#### Текст для чтения ####

Трансформация образа гамельнского крысолова в чешской литературе и культуре (на материале интерпретаций романа В. Дика "Krysaf")

Бесплатный доступ

Статья посвящена широко известному сюжету легенды о гамельн-ском крысолове, рецепции образа Крысолова чешской литературой начала ХХ века и последующей трансформацией данного образа в музыке и кинематографе. Трансформация рассматривается в неразрывной связи трех разновидовых произведений, носящих название «Крысолов»: романа Виктора Дика, мюзикла Даниэля Ланды и фильма Ф. А. Брабеца. Анализ субъектной организации произведений в контексте пересечения видов искусства позволяет сделать вывод о трансформации и ремифологизации образа Пестрого Дудочника.

Чешская литература, миф, сопоставительный анализ, поэтика

Короткий адрес: https://sciup.org/147228239

IDR: 147228239

Текст научной статьи Трансформация образа гамельнского крысолова в чешской литературе и культуре (на материале интерпретаций романа В. Дика "Krysaf")

Сюжет немецкий легенды XIII века о Пестром Дудочнике из Га-мельна весьма известен. Первое упоминание о Крысолове относится к 1375 году – это краткая запись в хронике города Гамельна о том, что в 1284 году в день Иоанна и Павла (26 июня) одетый в пеструю одежду флейтист вывел из города сто и тридцать рожденных в Гамельне детей на Коппен близ Кальварии, где они и пропали [Harty 1994: 180] . Эта легенда породила целые цепи культурно-исторических аллюзий и реминисценций не только в литературе, но и в других видах искусства. Задачей данного исследования в силу пространственной ограниченности не является каталогизация всех известных репрезентаций образа Крысолова. Мы считаем необходимым остановиться на интерпретации этой, без сомнений, весьма любопытной легенды в культуре Чехии.

Отметим, что в Чехии образ Крысолова появляется в литературе только в начале ХХ века, несмотря на территориальную близость к Германии, где сюжет легенды о Крысолове не теряет актуальности от зари гейдельбергоского романтизма до наших дней. В 1911 г. выхо-

дит роман чешского политика и драматурга Виктора Дика «Крысолов» (чеш. Krysař). Роман был положительно встречен чешскими читателями и свою популярность не утратил и сегодня. Именно роман В. Дика стал проводником легенды о Крысолове из Гамельна в чешскую культуру.

#### Исходные строки ####

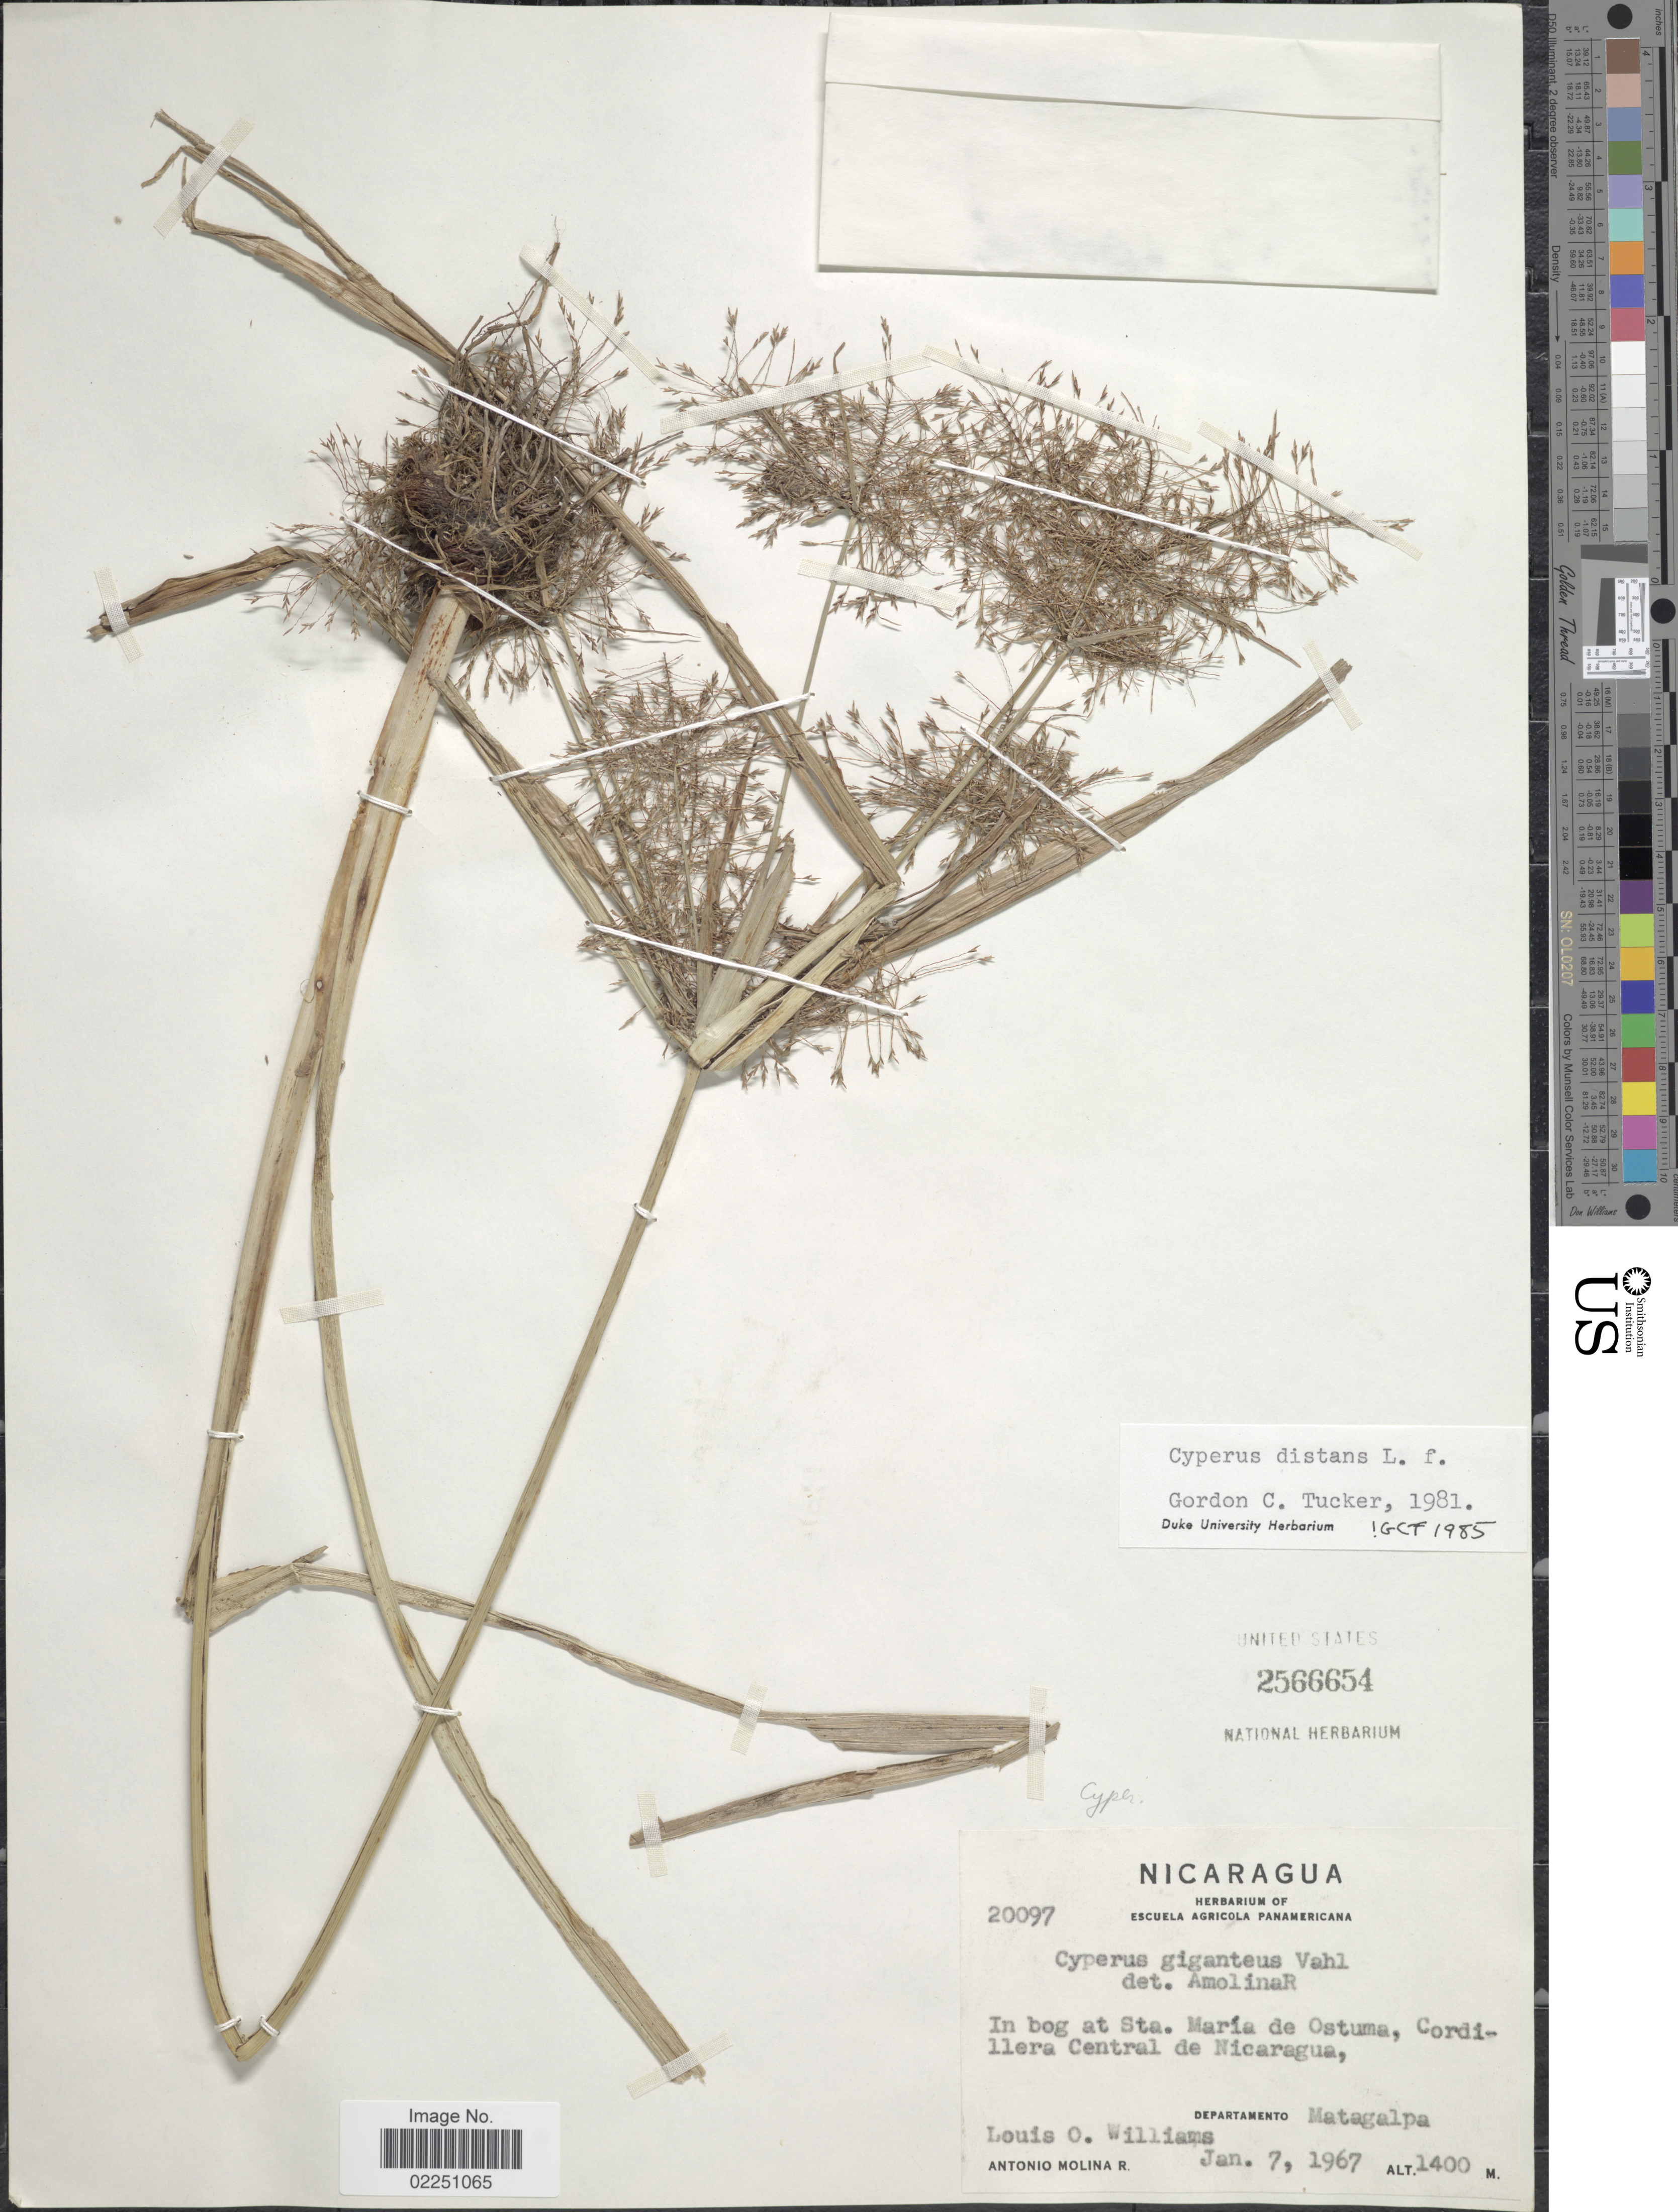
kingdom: Plantae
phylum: Tracheophyta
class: Liliopsida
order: Poales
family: Cyperaceae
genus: Cyperus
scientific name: Cyperus distans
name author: L. f.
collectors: L. O. Williams & A. Molina R.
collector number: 20097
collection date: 1967-01-07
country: Nicaragua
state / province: Matagalpa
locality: In bog at Sta. Maria de Ostuma, Cordillera Central de Nicaragua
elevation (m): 1400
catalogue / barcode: US 2566654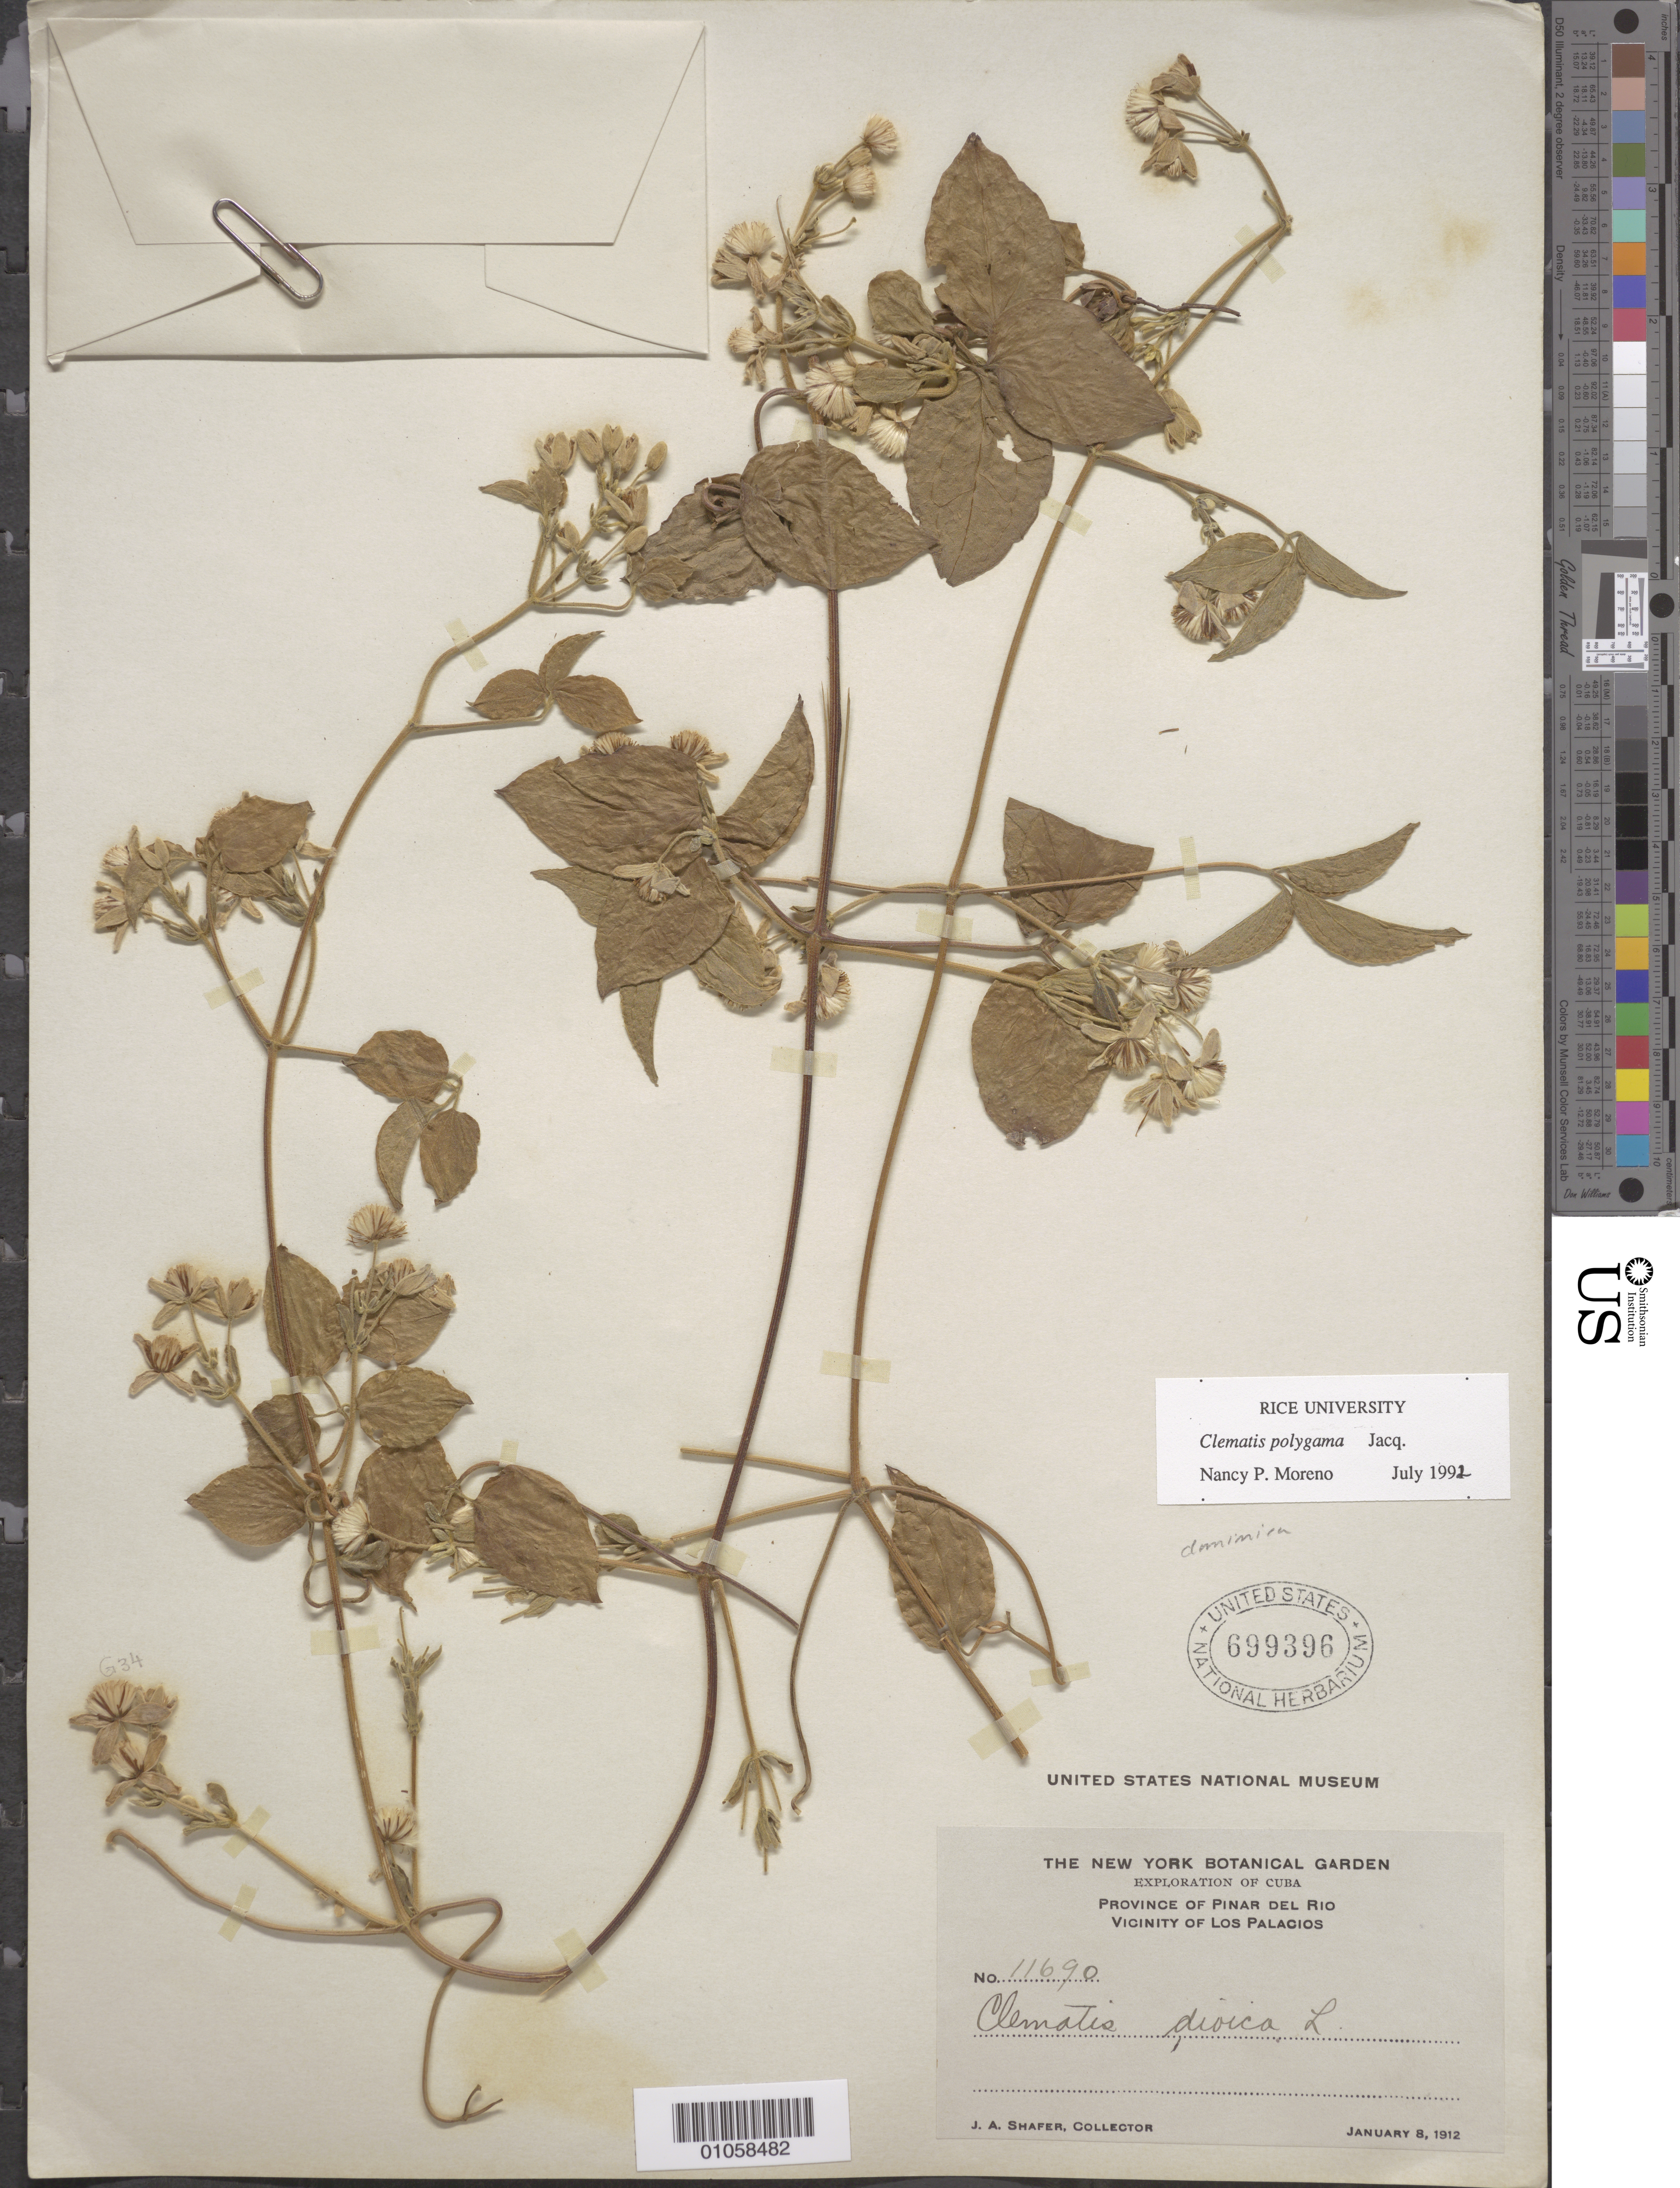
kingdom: Plantae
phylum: Tracheophyta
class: Magnoliopsida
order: Ranunculales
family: Ranunculaceae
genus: Clematis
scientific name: Clematis polygama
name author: Jacq.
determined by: Moreno, N. P.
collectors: J. A. Shafer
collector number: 11690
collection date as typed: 08 Jan 1912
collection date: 1912-01-08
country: Cuba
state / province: Pinar del Río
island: Cuba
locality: Los Palacios, vicinity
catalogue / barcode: US 699396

####

Указания к заданию:
Ответьте по тексту для чтения на вопросы:
1. К какому году относится первое упоминание о Крысолове?
2. Сколько рожденных в Гамельне детей, согласно записи в хронике, вывел из города флейтист?
3. В каком году вышел роман Виктора Дика «Крысолов»?

Результат выполнения:
1. К 1375 году.
2. Сто тридцать детей.
3. В 1911 году.